The essays gathered here, written by Calvin College professors from a wide range of disciplines, are intended for prospective students. But this book serves a larger audience by reaffirming—persuasively, without any hype—the classic values of a liberal arts education in a Christian setting. That's a message that needs to be heard, especially right now, by college administrators and faculty, parents and students, and everyone else connected with higher education.


How to Run a Country: An Ancient Guide for Modern Leaders
Marcus Tullius Cicero, selected and translated by Philip Freeman (Princeton University Press)

To make this delightful little book, a sequel of sorts to last year's How to Win an Election, Philip Freeman has selected pithy passages from Cicero's works. He begins with a comment from John Adams on a biography of Cicero: "I seem to read the history of all ages and nations in every page—and especially the history of our own country for forty years past. Change the names and every anecdote will be applicable to us." Enough said?


Monty Python's Flying Circus: Complete and Annotated … All the Bits
Annotations by Luke Dempsey (Black Dog & Leventhal)

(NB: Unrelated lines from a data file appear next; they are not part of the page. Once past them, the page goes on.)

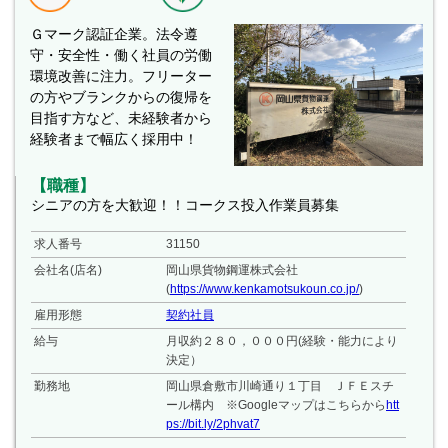
Ｇマーク認証企業。法令遵
守・安全性・働く社員の労働
環境改善に注力。フリーター
の方やブランクからの復帰を
目指す方など、未経験者から
経験者まで幅広く採用中！
【職種】
シニアの方を大歓迎！！コークス投入作業員募集
求人番号
31150
会社名(店名)
岡山県貨物鋼運株式会社
(
https://www.kenkamotsukoun.co.jp/
)
雇用形態
契約社員
給与
月収約２８０，０００円(経験・能力により
決定）
勤務地
岡山県倉敷市川崎通り１丁目 ＪＦＥスチ
ール構内 ※Googleマップはこちらから
htt
ps://bit.ly/2phvat7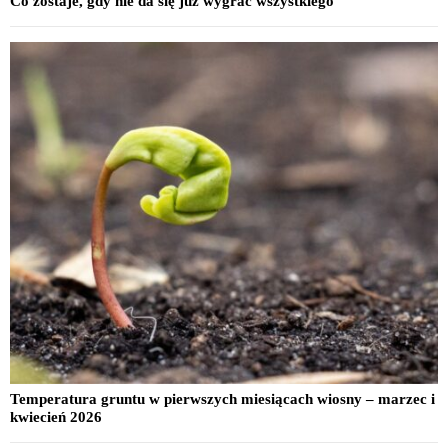
Co zostaje, gdy nie da się już wygrać wszystkiego
Temperatura gruntu w pierwszych miesiącach wiosny – marzec i
kwiecień 2026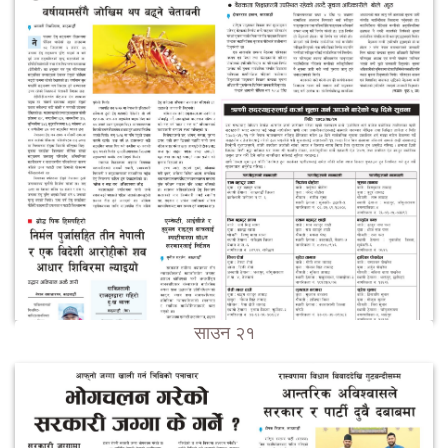
साउन २१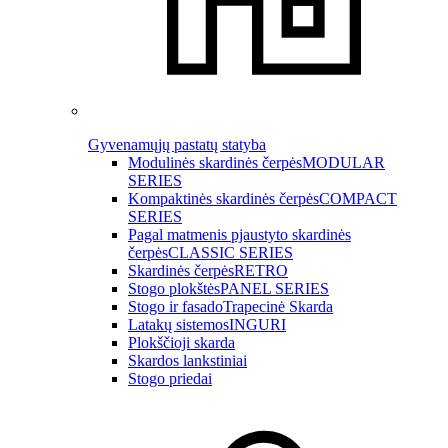
Gyvenamųjų pastatų statyba
Modulinės skardinės čerpės
MODULAR
SERIES
Kompaktinės skardinės čerpės
COMPACT
SERIES
Pagal matmenis pjaustyto skardinės
čerpės
CLASSIC SERIES
Skardinės čerpės
RETRO
Stogo plokštės
PANEL SERIES
Stogo ir fasado
Trapecinė Skarda
Latakų sistemos
INGURI
Plokščioji skarda
Skardos lankstiniai
Stogo priedai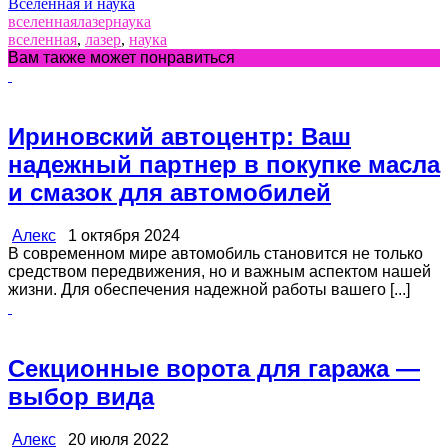
Вселенная и наука
вселенная
лазер
наука
вселенная
,
лазер
,
наука
Вам также может понравиться
Ириновский автоцентр: Ваш
надежный партнер в покупке масла
и смазок для автомобилей
Алекс
1 октября 2024
В современном мире автомобиль становится не только
средством передвижения, но и важным аспектом нашей
жизни. Для обеспечения надежной работы вашего [...]
Секционные ворота для гаража —
выбор вида
Алекс
20 июля 2022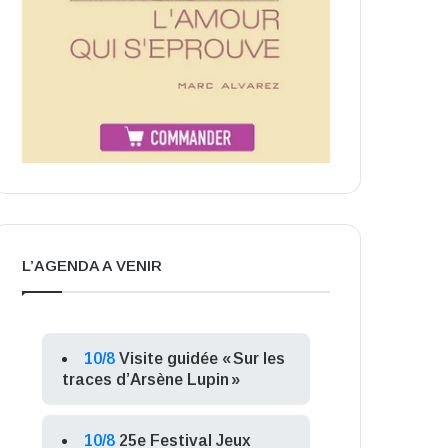
L’AGENDA A VENIR
10/8
Visite guidée « Sur les
traces d’Arsène Lupin »
10/8
25e Festival Jeux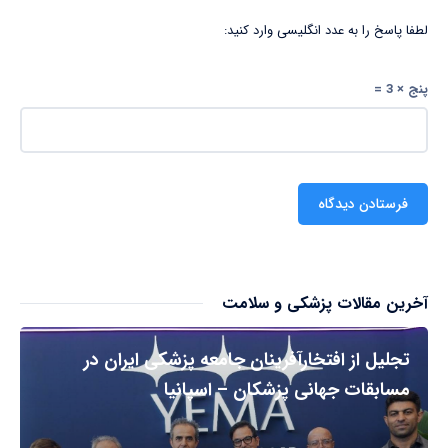
لطفا پاسخ را به عدد انگلیسی وارد کنید:
پنج × 3 =
آخرین مقالات پزشکی و سلامت
تجلیل از افتخارآفرینان جامعه پزشکی ایران در
مسابقات جهانی پزشکان – اسپانیا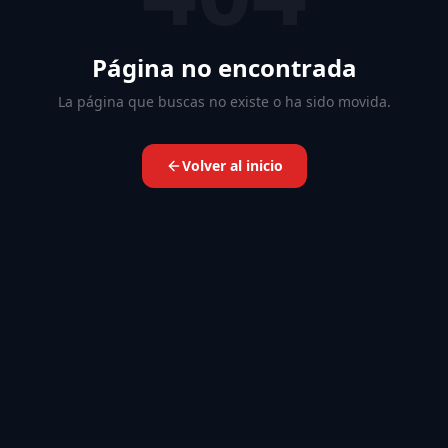
Página no encontrada
La página que buscas no existe o ha sido movida.
Volver al inicio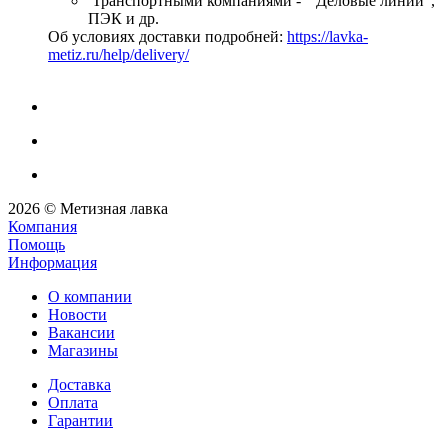
Транспортными компаниями - "Деловые линии",
ПЭК и др.
Об условиях доставки подробней:
https://lavka-
metiz.ru/help/delivery/
2026 © Метизная лавка
Компания
Помощь
Информация
О компании
Новости
Вакансии
Магазины
Доставка
Оплата
Гарантии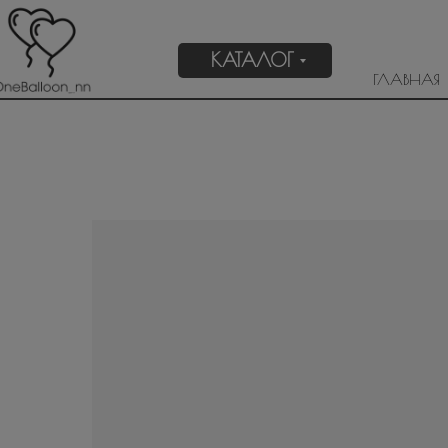
КАТАЛОГ
ГЛАВНАЯ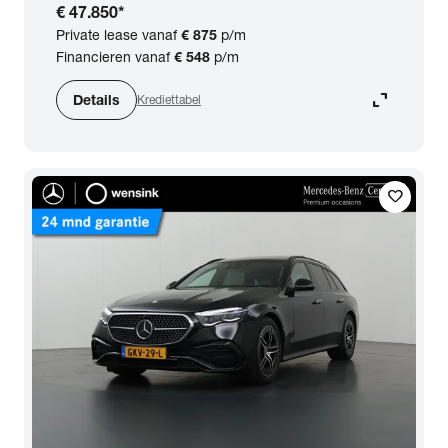
€ 47.850
*
Private lease vanaf
€ 875
p/m
Financieren vanaf
€ 548
p/m
expand_content
Details
Krediettabel
favorite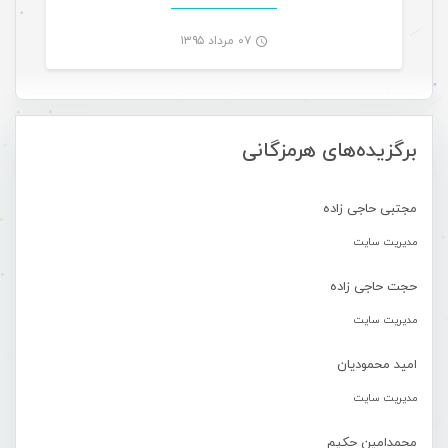
۰۷ مرداد ۱۳۹۵
-
برگزیده‌های هرمزگانی
مجتبی حاجی زاده
مدیریت سایت
حجت حاجی زاده
مدیریت سایت
امید محمودیان
مدیریت سایت
محمدامین حکیم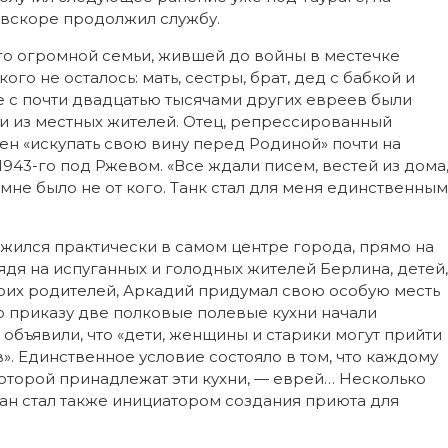
о вскоре продолжил службу.
его огромной семьи, жившей до войны в местечке
ого не осталось: мать, сестры, брат, дед с бабкой и
 с почти двадцатью тысячами других евреев были
и из местных жителей. Отец, репрессированный
лен «искупать свою вину перед Родиной» почти на
943-го под Ржевом. «Все ждали писем, вестей из дома
 мне было не от кого. Танк стал для меня единственным
жился практически в самом центре города, прямо на
дя на испуганных и голодных жителей Берлина, детей,
воих родителей, Аркадий придумал свою особую месть
о приказу две полковые полевые кухни начали
 объявили, что «дети, женщины и старики могут прийти
». Единственное условие состояло в том, что каждому
оторой принадлежат эти кухни, — еврей… Несколько
ан стал также инициатором создания приюта для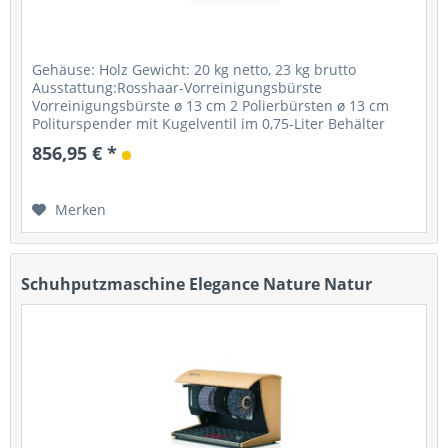
Gehäuse: Holz Gewicht: 20 kg netto, 23 kg brutto
Ausstattung:Rosshaar-Vorreinigungsbürste
Vorreinigungsbürste ø 13 cm 2 Polierbürsten ø 13 cm
Politurspender mit Kugelventil im 0,75-Liter Behälter
Starter: Fußsensor mit Timer...
856,95 € *
Merken
Schuhputzmaschine Elegance Nature Natur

Genius flares up unpredictably, burns brightly, fades, even as it becomes kindling in some other unexpected place. On pages 553 and 554 of this massive and lavishly illustrated compendium, you'll find the script for a masterpiece of the 20th-century British imagination: episode 29 of Monty Python's Flying Circus, "I'd Like to Have an Argument Please." All the canonical Python episodes are here, along with many others you may have forgotten or never seen. Perhaps in some classroom of the future, students will pore over these works the way we once studied T. S. Eliot's The Waste Land.